TASK INSTRUCTIONS:
Would you return the entries below word for word?

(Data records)

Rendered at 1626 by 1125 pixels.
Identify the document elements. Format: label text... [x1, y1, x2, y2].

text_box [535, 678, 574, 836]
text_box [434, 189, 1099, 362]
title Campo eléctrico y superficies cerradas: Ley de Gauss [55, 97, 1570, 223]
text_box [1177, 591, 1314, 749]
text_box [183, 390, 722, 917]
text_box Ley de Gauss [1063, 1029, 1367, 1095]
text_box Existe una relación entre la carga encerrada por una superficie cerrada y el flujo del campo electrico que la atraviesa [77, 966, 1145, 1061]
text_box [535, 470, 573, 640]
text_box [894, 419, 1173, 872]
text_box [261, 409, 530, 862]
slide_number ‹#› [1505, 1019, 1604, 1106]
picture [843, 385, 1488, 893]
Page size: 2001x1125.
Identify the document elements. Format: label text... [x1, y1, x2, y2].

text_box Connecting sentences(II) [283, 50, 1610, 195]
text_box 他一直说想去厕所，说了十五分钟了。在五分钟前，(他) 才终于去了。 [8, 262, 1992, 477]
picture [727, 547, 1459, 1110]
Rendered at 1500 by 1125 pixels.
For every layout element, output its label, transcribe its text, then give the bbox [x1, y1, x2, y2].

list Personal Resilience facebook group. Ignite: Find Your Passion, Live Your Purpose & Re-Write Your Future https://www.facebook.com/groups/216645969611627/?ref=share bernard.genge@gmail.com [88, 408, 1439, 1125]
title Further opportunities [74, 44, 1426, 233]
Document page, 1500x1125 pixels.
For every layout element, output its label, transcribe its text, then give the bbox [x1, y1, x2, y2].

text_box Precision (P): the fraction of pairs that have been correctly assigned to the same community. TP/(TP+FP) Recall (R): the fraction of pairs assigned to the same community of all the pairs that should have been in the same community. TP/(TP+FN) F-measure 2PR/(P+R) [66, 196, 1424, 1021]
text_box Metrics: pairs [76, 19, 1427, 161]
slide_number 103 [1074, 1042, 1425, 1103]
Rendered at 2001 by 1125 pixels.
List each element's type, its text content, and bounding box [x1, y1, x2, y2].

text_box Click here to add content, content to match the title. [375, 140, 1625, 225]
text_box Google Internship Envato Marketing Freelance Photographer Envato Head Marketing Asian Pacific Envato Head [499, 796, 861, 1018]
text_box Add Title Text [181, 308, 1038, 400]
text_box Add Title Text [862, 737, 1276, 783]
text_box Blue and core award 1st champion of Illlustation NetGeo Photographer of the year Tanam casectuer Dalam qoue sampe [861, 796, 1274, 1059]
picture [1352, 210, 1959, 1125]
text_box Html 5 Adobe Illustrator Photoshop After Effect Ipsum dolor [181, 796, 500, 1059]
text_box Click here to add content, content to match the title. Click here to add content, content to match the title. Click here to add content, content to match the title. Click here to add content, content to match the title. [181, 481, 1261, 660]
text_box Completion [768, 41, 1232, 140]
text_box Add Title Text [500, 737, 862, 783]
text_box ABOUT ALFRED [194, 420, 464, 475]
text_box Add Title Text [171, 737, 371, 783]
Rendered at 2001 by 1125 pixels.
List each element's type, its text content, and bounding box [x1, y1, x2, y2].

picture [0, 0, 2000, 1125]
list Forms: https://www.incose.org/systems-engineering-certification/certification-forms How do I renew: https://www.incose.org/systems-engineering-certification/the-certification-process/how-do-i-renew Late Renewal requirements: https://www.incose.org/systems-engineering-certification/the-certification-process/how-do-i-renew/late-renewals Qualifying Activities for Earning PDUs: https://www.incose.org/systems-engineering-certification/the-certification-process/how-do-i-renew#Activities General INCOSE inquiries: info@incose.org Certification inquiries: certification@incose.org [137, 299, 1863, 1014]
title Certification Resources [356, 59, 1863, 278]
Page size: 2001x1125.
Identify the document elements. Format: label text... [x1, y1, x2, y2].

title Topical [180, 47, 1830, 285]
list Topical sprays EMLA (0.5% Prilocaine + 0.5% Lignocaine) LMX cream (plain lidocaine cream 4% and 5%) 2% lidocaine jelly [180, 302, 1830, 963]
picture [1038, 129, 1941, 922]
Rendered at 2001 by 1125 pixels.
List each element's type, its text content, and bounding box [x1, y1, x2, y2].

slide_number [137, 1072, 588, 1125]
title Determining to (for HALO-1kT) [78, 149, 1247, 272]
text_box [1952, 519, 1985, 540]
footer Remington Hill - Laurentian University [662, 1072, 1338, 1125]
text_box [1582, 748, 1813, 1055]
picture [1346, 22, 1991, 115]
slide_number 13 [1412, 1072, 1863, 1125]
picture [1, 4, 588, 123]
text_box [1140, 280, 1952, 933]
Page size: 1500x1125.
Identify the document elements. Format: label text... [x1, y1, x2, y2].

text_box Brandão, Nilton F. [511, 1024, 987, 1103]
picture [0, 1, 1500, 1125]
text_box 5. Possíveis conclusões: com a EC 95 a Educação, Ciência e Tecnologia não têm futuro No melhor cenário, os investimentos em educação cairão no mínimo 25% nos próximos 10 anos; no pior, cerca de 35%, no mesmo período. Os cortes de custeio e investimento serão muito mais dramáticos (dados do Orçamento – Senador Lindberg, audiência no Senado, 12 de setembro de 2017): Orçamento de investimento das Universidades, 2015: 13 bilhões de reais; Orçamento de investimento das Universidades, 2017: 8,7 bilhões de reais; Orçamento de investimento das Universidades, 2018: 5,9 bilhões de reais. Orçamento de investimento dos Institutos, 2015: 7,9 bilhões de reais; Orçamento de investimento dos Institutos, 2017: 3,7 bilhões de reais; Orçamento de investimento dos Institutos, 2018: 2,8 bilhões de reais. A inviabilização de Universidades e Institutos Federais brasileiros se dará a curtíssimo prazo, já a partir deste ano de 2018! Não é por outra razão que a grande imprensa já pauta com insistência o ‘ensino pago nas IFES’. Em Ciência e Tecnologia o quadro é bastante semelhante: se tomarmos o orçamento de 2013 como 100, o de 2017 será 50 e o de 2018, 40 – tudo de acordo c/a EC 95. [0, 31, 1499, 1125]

EXERCISE OUTPUT:
Rendered at 1626 by 1125 pixels.
Identify the document elements. Format: label text... [x1, y1, x2, y2].

text_box [535, 678, 574, 836]
text_box [434, 189, 1099, 362]
title Campo eléctrico y superficies cerradas: Ley de Gauss [55, 97, 1570, 223]
text_box [1177, 591, 1314, 749]
text_box [183, 390, 722, 917]
text_box Ley de Gauss [1063, 1029, 1367, 1095]
text_box Existe una relación entre la carga encerrada por una superficie cerrada y el flujo del campo electrico que la atraviesa [77, 966, 1145, 1061]
text_box [535, 470, 573, 640]
text_box [894, 419, 1173, 872]
text_box [261, 409, 530, 862]
slide_number ‹#› [1505, 1019, 1604, 1106]
picture [843, 385, 1488, 893]
Page size: 2001x1125.
Identify the document elements. Format: label text... [x1, y1, x2, y2].

text_box Connecting sentences(II) [283, 50, 1610, 195]
text_box 他一直说想去厕所，说了十五分钟了。在五分钟前，(他) 才终于去了。 [8, 262, 1992, 477]
picture [727, 547, 1459, 1110]
Rendered at 1500 by 1125 pixels.
For every layout element, output its label, transcribe its text, then give the bbox [x1, y1, x2, y2].

list Personal Resilience facebook group. Ignite: Find Your Passion, Live Your Purpose & Re-Write Your Future https://www.facebook.com/groups/216645969611627/?ref=share bernard.genge@gmail.com [88, 408, 1439, 1125]
title Further opportunities [74, 44, 1426, 233]
Document page, 1500x1125 pixels.
For every layout element, output its label, transcribe its text, then give the bbox [x1, y1, x2, y2].

text_box Precision (P): the fraction of pairs that have been correctly assigned to the same community. TP/(TP+FP) Recall (R): the fraction of pairs assigned to the same community of all the pairs that should have been in the same community. TP/(TP+FN) F-measure 2PR/(P+R) [66, 196, 1424, 1021]
text_box Metrics: pairs [76, 19, 1427, 161]
slide_number 103 [1074, 1042, 1425, 1103]
Rendered at 2001 by 1125 pixels.
List each element's type, its text content, and bounding box [x1, y1, x2, y2].

text_box Click here to add content, content to match the title. [375, 140, 1625, 225]
text_box Google Internship Envato Marketing Freelance Photographer Envato Head Marketing Asian Pacific Envato Head [499, 796, 861, 1018]
text_box Add Title Text [181, 308, 1038, 400]
text_box Add Title Text [862, 737, 1276, 783]
text_box Blue and core award 1st champion of Illlustation NetGeo Photographer of the year Tanam casectuer Dalam qoue sampe [861, 796, 1274, 1059]
picture [1352, 210, 1959, 1125]
text_box Html 5 Adobe Illustrator Photoshop After Effect Ipsum dolor [181, 796, 500, 1059]
text_box Click here to add content, content to match the title. Click here to add content, content to match the title. Click here to add content, content to match the title. Click here to add content, content to match the title. [181, 481, 1261, 660]
text_box Completion [768, 41, 1232, 140]
text_box Add Title Text [500, 737, 862, 783]
text_box ABOUT ALFRED [194, 420, 464, 475]
text_box Add Title Text [171, 737, 371, 783]
Rendered at 2001 by 1125 pixels.
List each element's type, its text content, and bounding box [x1, y1, x2, y2].

picture [0, 0, 2000, 1125]
list Forms: https://www.incose.org/systems-engineering-certification/certification-forms How do I renew: https://www.incose.org/systems-engineering-certification/the-certification-process/how-do-i-renew Late Renewal requirements: https://www.incose.org/systems-engineering-certification/the-certification-process/how-do-i-renew/late-renewals Qualifying Activities for Earning PDUs: https://www.incose.org/systems-engineering-certification/the-certification-process/how-do-i-renew#Activities General INCOSE inquiries: info@incose.org Certification inquiries: certification@incose.org [137, 299, 1863, 1014]
title Certification Resources [356, 59, 1863, 278]
Page size: 2001x1125.
Identify the document elements. Format: label text... [x1, y1, x2, y2].

title Topical [180, 47, 1830, 285]
list Topical sprays EMLA (0.5% Prilocaine + 0.5% Lignocaine) LMX cream (plain lidocaine cream 4% and 5%) 2% lidocaine jelly [180, 302, 1830, 963]
picture [1038, 129, 1941, 922]
Rendered at 2001 by 1125 pixels.
List each element's type, its text content, and bounding box [x1, y1, x2, y2].

slide_number [137, 1072, 588, 1125]
title Determining to (for HALO-1kT) [78, 149, 1247, 272]
text_box [1952, 519, 1985, 540]
footer Remington Hill - Laurentian University [662, 1072, 1338, 1125]
text_box [1582, 748, 1813, 1055]
picture [1346, 22, 1991, 115]
slide_number 13 [1412, 1072, 1863, 1125]
picture [1, 4, 588, 123]
text_box [1140, 280, 1952, 933]
Page size: 1500x1125.
Identify the document elements. Format: label text... [x1, y1, x2, y2].

text_box Brandão, Nilton F. [511, 1024, 987, 1103]
picture [0, 1, 1500, 1125]
text_box 5. Possíveis conclusões: com a EC 95 a Educação, Ciência e Tecnologia não têm futuro No melhor cenário, os investimentos em educação cairão no mínimo 25% nos próximos 10 anos; no pior, cerca de 35%, no mesmo período. Os cortes de custeio e investimento serão muito mais dramáticos (dados do Orçamento – Senador Lindberg, audiência no Senado, 12 de setembro de 2017): Orçamento de investimento das Universidades, 2015: 13 bilhões de reais; Orçamento de investimento das Universidades, 2017: 8,7 bilhões de reais; Orçamento de investimento das Universidades, 2018: 5,9 bilhões de reais. Orçamento de investimento dos Institutos, 2015: 7,9 bilhões de reais; Orçamento de investimento dos Institutos, 2017: 3,7 bilhões de reais; Orçamento de investimento dos Institutos, 2018: 2,8 bilhões de reais. A inviabilização de Universidades e Institutos Federais brasileiros se dará a curtíssimo prazo, já a partir deste ano de 2018! Não é por outra razão que a grande imprensa já pauta com insistência o ‘ensino pago nas IFES’. Em Ciência e Tecnologia o quadro é bastante semelhante: se tomarmos o orçamento de 2013 como 100, o de 2017 será 50 e o de 2018, 40 – tudo de acordo c/a EC 95. [0, 31, 1499, 1125]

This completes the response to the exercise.